La vida es una broma cruel que alguien me ha gastado, escribió el gran Tolstoi en su librito Confesión, que termina con una fábula; un hombre perseguido cae a un abismo pero logra agarrarse a una fragil rama. Mientras oye los crujidos de la rama en la penumbra, siente unas gotas de agua pendiendo de ella, y saca su lengua para sentirlas.
Cómo se llega al abismo, no sabemos. Que nos espera mañana, tampoco. Solo parece persistir un sentido de deriva y pérdida en ocasiones, aunque en otras veamos sentido y el esplendor del momento que se basta a sí mismo.
Leo estos días En la mitad de la vida, de Kieran Setiya (aquí una buena crítica). Es sereno y sosegado, virtudes que se aprecian cada día más, porque hoy es jornada de reflexión y no reflexionamos nunca...pero ese es otro jardín, y no deseo entrar en él. Sí siento que a veces esa deriva no se ha marcado por mi pericia al timón sino por los embates de escollos y la travesura de los vientos, que soplan donde quieren. Una idea se abre camino mientras avanzo en sus páginas y me doy a mi ejemplo. Hay lugares y personas en el pasado que solo son armas en nuestras manos para seguir hiriéndonos. Todo podría haber sido distinto, en general. Saber de que modo es distinto para mí, con cada detalle y cada momento, evita el drama chapucero y gana lucidez para la causa, la causa de tratar de hacer lo mejor de nuestras manos con el tiempo que nos ha sido concedido.
Hay un momento de amor especial a las cosas; creo que no es errado que a veces sea asociado con una comprensión más aguda de la realidad, un éxtasis de los sentidos y una paz que no impone ni huye, se limita a ser.

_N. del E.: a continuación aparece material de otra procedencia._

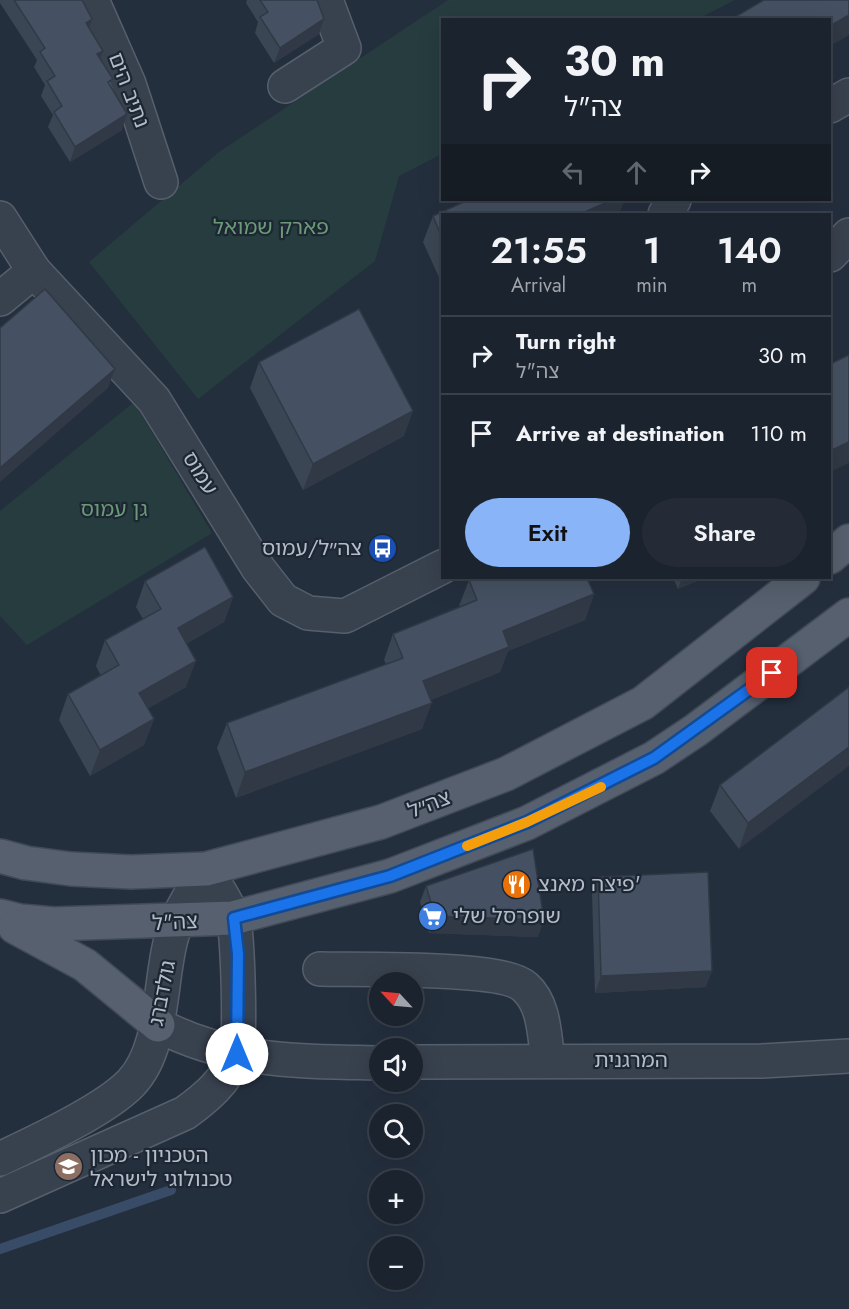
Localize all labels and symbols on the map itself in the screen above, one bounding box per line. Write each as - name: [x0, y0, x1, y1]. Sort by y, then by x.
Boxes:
- street label: נתיב הים: [101, 48, 157, 132]
- park label: פארק שמואל: [213, 212, 329, 242]
- street label: עמוס: [175, 446, 225, 500]
- park label: גן עמוס: [80, 494, 148, 524]
- bus stop icon: צה״ל/עמוס: [367, 532, 399, 564]
- place label: צה״ל/עמוס: [262, 533, 362, 563]
- pin: [746, 647, 797, 698]
- street label: צה״ל: [403, 782, 455, 826]
- restaurant icon: פיצה מאנצ': [501, 868, 533, 900]
- place label: פיצה מאנצ': [538, 869, 641, 899]
- supermarket icon: שופרסל שלי: [416, 900, 448, 932]
- place label: שופרסל שלי: [453, 901, 561, 931]
- street label: צה"ל: [151, 906, 199, 938]
- street label: גולדברג: [141, 958, 183, 1028]
- north arrow: [369, 972, 423, 1026]
- position arrow: [205, 1022, 269, 1086]
- street label: המרגנית: [594, 1045, 668, 1075]
- place label: הטכניון - מכון טכנולוגי לישראל: [90, 1140, 233, 1194]
- school or university icon: הטכניון - מכון טכנולוגי לישראל: [53, 1151, 85, 1183]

Son las gotas de agua (o miel, en otras versiones de la fabula rusa). Ese instante de luz, amor, sonrisa y paz cuando las gotas evocan vívidamente cada paso, sensación y detalle del camino, cuando la nada no existe ni tampoco el vacío, la transfiguración del momento en la inmortalidad, solo que breve, la trascendencia de nuestra condición precaria en única e irrepetible, la frescura de las gotas de agua que en cada caída otorgan olas de agrado y descongelan el espíritu, el breve espacio, pero para siempre, en que el sabor de lo que se nos da es suficiente para ignorar el vacío innombrable que se extiende bajo nosotros.
Dundalk despierta bajo un vendaval, pero no me importa. Mi habitación descansa y por hoy, la tormenta puede esperar.